107. Neste sentido, se inscreve a norma do n.º 1, do artigo 44.º do ETAF, segundo a qual compete aos tribunais administrativos de círculo conhecer, em primeira instância, de todos os processos do âmbito da jurisdição administrativa e fiscal que incidam sobre matéria administrativa e cuja competência, em primeiro grau de jurisdição, não esteja reservada aos tribunais superiores.
108. Importa também afirmar, de acordo com o artigo 13.º do CPTA, que a competência é de ordem pública.
109. Revertendo todo o exposto para o caso em presença nos autos, decidido que está, com força de caso julgado, que a presente ação administrativa pré-contratual, de pretensão conexa com atos administrativos, em que é pedida a condenação à prática de ato devido e a impugnação de ato administrativo, por isso, um contencioso administrativo de autoridade dos poderes públicos, tem como Entidade Demandada a Procuradora-Geral da República, em face da norma da subalínea viii), da alínea a), do n.º 1 do artigo 24.º do ETAF, forçoso se tem de concluir pela competência em razão da hierarquia deste Supremo Tribunal Administrativo.

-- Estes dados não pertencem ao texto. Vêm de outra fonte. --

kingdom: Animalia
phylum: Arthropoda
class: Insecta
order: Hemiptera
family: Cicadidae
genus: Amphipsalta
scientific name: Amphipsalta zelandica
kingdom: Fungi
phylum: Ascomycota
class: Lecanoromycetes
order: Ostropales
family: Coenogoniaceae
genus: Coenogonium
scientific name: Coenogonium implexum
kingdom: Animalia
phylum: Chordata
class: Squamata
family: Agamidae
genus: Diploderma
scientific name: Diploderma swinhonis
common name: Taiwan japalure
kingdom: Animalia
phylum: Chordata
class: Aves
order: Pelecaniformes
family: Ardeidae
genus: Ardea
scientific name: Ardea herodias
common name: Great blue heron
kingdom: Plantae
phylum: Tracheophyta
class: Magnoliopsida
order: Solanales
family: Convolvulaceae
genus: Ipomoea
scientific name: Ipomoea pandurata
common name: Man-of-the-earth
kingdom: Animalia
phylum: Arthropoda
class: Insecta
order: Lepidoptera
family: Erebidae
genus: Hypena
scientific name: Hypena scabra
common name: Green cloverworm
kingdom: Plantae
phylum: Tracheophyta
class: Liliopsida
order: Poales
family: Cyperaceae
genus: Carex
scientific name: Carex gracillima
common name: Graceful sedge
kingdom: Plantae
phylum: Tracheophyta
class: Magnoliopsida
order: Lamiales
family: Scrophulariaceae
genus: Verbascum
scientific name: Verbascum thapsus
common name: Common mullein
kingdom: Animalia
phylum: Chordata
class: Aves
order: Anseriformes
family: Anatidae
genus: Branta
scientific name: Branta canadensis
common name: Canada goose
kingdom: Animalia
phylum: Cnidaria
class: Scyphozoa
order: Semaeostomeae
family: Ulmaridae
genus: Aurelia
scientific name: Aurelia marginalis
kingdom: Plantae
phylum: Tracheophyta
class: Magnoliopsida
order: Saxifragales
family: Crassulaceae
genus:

110. Como afirmou Marcello Caetano, “Evitemos, pois, igualmente os dois extremos do abuso da abstracção e do abuso da exegese e consideremos o direito público como um complexo de princípios jurídicos sistematicamente coordenados.”, “O Problema do Método no Direito Administrativo Português”, O Direito, Anos 106.º-119.º, 1974/1987, pág. 489.
111. Neste sentido, na presente ação administrativa de contencioso pré-contratual, que tem como Entidade Demandada a Procuradora-Geral da República, não se afiguram razões para sufragar as razões invocadas no Acórdão recorrido para justificar a redução teleológica da norma da subalínea viii), da alínea a), do n.º 1, do artigo 24.º do ETAF e, consequentemente, do disposto no n.º 8, do artigo 19.º do Estatuto do Ministério Público, de que resulta ter incorrido em erro de julgamento de direito, por violação dos citados preceitos legais e dos critérios de interpretação da norma jurídica, previstos no artigo 9.º do CC.
112. O que determina, a procedência dos recursos jurisdicionais interpostos contra o acórdão recorrido.
DECISÃO
Pelo exposto, acordam em conferência os Juízes do Pleno da Secção de Contencioso Administrativo deste Supremo Tribunal Administrativo, de harmonia com os poderes conferidos pelo disposto no artigo 202.º da Constituição da República Portuguesa, em conceder provimento aos recursos interpostos pelos Recorrentes e, em consequência, revogar o acórdão recorrido proferido pelo Supremo Tribunal Administrativo, julgando este Tribunal competente, em razão da hierarquia, para conhecer e julgar a presente ação de contencioso pré-contratual, instaurada contra a Procuradora-Geral da República.
Sem custas.
Lisboa, 25 de janeiro de 2024. - Ana Celeste Catarillhas da Silva Evans de Carvalho (relatora) - Teresa Maria Sena Ferreira de Sousa - José Augusto Araújo Veloso – José Francisco Fonseca da Paz - Ana Paula Soares Leite Martins Portela - Cláudio Ramos Monteiro - Liliana Maria do Estanque Viegas Calçada.